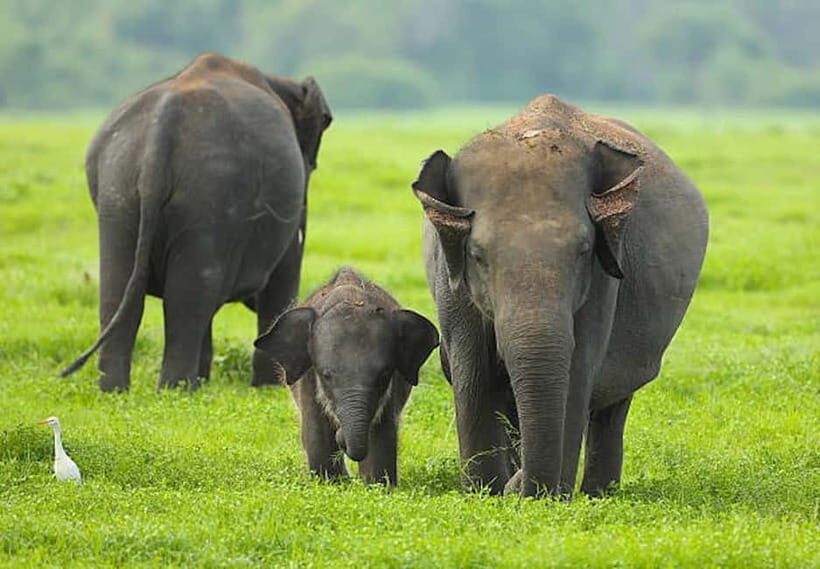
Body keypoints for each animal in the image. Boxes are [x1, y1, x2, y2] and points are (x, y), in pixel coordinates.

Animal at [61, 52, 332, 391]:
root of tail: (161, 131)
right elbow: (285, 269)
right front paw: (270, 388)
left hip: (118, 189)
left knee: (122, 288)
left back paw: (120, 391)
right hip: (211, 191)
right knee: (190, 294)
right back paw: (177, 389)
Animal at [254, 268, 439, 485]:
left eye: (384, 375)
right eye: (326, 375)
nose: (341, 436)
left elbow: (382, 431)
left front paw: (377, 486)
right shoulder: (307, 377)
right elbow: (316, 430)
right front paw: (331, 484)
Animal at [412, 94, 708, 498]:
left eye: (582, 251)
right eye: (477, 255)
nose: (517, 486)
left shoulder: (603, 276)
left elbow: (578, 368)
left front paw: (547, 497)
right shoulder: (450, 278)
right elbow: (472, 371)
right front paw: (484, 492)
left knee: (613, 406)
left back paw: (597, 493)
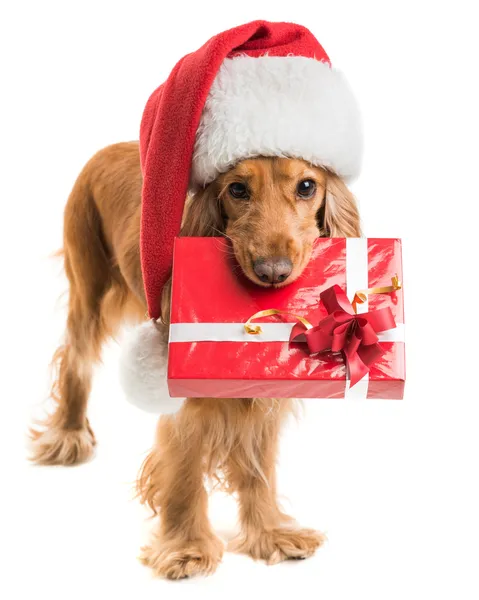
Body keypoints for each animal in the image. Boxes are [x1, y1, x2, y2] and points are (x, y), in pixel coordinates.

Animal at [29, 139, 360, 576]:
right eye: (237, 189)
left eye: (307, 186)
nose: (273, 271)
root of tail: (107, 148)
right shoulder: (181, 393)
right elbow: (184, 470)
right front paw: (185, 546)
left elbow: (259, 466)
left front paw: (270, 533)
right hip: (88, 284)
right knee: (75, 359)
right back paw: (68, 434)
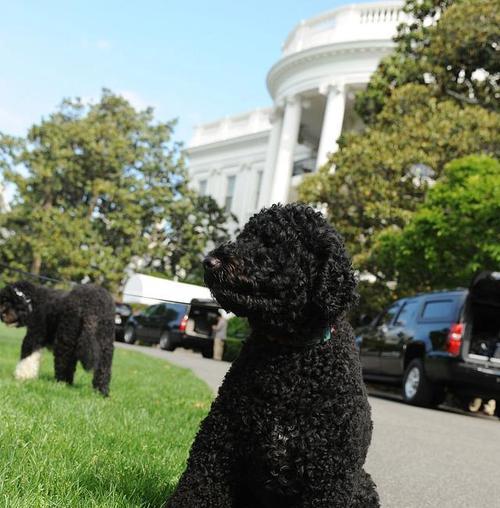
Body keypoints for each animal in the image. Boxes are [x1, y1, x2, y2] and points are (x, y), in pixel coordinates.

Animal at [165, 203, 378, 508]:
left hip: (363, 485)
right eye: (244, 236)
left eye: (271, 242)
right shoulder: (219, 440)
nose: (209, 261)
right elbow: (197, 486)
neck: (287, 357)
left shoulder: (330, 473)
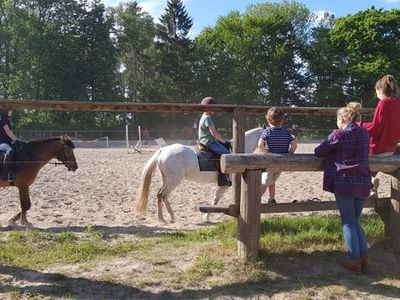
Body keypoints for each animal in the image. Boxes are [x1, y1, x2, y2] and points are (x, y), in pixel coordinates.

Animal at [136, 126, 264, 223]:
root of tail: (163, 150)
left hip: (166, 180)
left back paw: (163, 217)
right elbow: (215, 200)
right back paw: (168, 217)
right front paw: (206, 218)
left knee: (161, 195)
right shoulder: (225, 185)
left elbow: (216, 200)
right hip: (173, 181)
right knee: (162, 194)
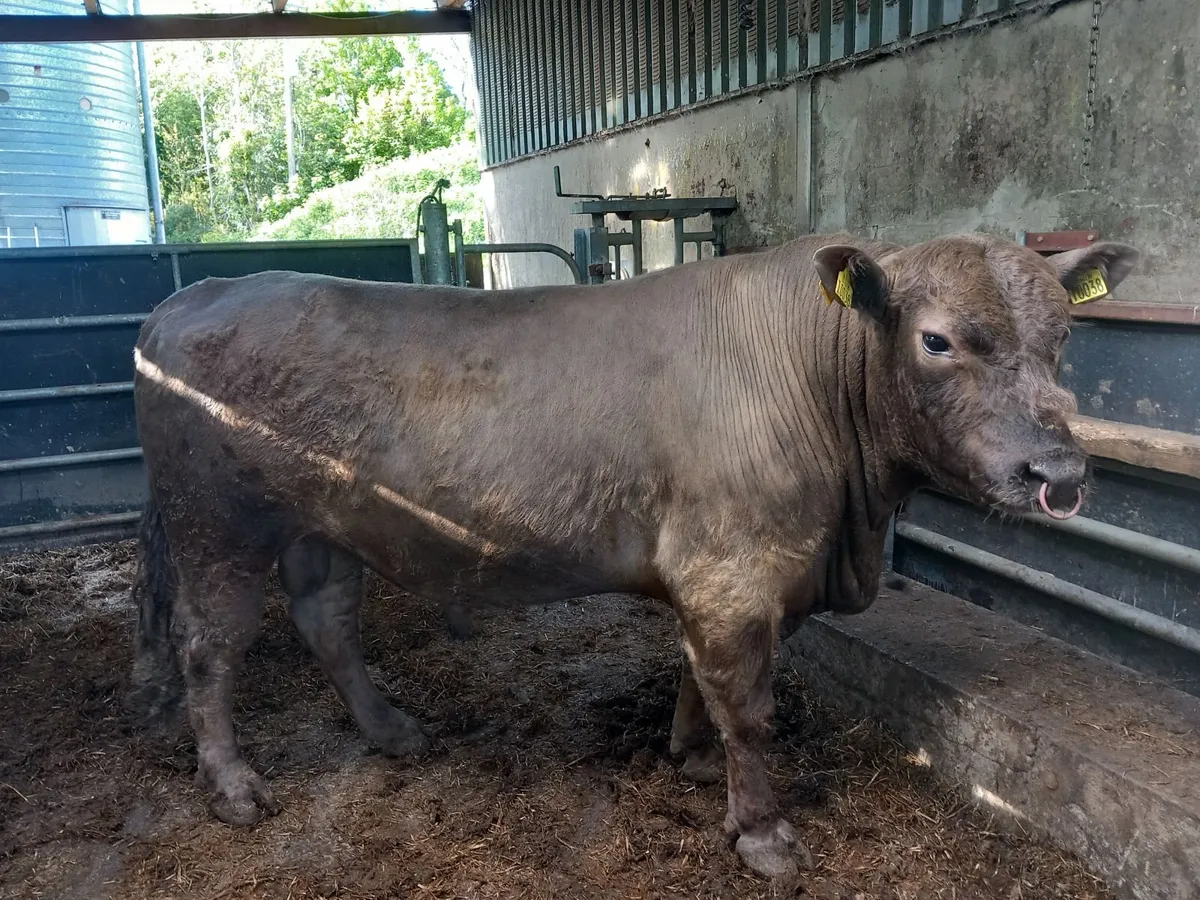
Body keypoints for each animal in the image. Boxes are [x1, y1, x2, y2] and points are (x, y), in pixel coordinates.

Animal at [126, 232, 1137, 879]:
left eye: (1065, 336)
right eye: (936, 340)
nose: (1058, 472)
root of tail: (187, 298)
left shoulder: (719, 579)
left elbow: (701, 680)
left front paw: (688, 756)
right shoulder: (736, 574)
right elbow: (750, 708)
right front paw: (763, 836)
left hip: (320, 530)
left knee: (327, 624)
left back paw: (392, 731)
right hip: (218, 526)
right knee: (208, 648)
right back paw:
=======
:: AIM OF THE EXERCISE ::
If a record holds a picture, drop the picture and return the rest of it exactly.

:: ANSWER SECTION ::
Body keypoints for each animal in the image. Boxes are [x1, y1, x2, y2] and points are (x, y), in pixel coordinates.

Animal at [61, 52, 332, 391]:
root of tail: (161, 131)
right elbow: (285, 269)
right front paw: (270, 388)
left hip: (118, 189)
left knee: (122, 288)
left back paw: (120, 391)
right hip: (211, 191)
right knee: (190, 294)
right back paw: (177, 389)
Animal at [254, 268, 439, 485]:
left eye: (384, 375)
right eye: (326, 375)
nose: (341, 436)
left elbow: (382, 431)
left front paw: (377, 486)
right shoulder: (307, 377)
right elbow: (316, 430)
right front paw: (331, 484)
Animal at [412, 94, 708, 498]:
left eye: (582, 251)
right eye: (477, 255)
nose: (517, 486)
left shoulder: (603, 276)
left elbow: (578, 368)
left front paw: (547, 497)
right shoulder: (450, 278)
right elbow: (472, 371)
right front paw: (484, 492)
left knee: (613, 406)
left back paw: (597, 493)
Body keypoints for each animal in the image. Boxes are [x1, y1, x2, y2] and points are (x, y), in pixel coordinates.

Animal at [29, 139, 360, 576]:
right eye: (237, 189)
left eye: (307, 186)
nose: (273, 271)
root of tail: (107, 148)
right shoulder: (181, 393)
right elbow: (184, 470)
right front paw: (185, 546)
left elbow: (259, 466)
left front paw: (270, 533)
right hip: (88, 284)
right knee: (75, 359)
right back paw: (68, 434)
Body keypoints for each animal in the image. Boxes are [x1, y1, x2, y2] and points are (x, y), in pixel coordinates.

Animal at [165, 203, 378, 508]:
left hip: (363, 485)
right eye: (244, 236)
left eye: (271, 242)
right shoulder: (219, 440)
nose: (209, 261)
right elbow: (197, 486)
neck: (287, 357)
left shoulder: (330, 473)
Body keypoints for each animal in the image. Boxes are [x1, y1, x2, y2] and points are (x, y), in pixel coordinates.

Animal at [136, 126, 264, 223]:
root of tail: (163, 150)
left hip: (166, 180)
left back paw: (163, 217)
right elbow: (215, 200)
right back paw: (168, 217)
right front paw: (206, 218)
left knee: (161, 195)
right shoulder: (225, 185)
left elbow: (216, 200)
right hip: (173, 181)
right knee: (162, 194)
Body keypoints for each animal in the image. Boxes are [x1, y1, x2, y2] and points are (x, y), in pixel coordinates.

Animal at [126, 232, 1137, 879]:
left eye: (1065, 336)
right eye: (936, 340)
nose: (1058, 472)
root of tail: (187, 298)
left shoulder: (719, 579)
left elbow: (701, 680)
left front paw: (688, 756)
right shoulder: (736, 574)
right elbow: (750, 708)
right front paw: (763, 836)
left hip: (320, 530)
left knee: (327, 624)
left back paw: (392, 731)
right hip: (218, 526)
right knee: (208, 648)
right back paw:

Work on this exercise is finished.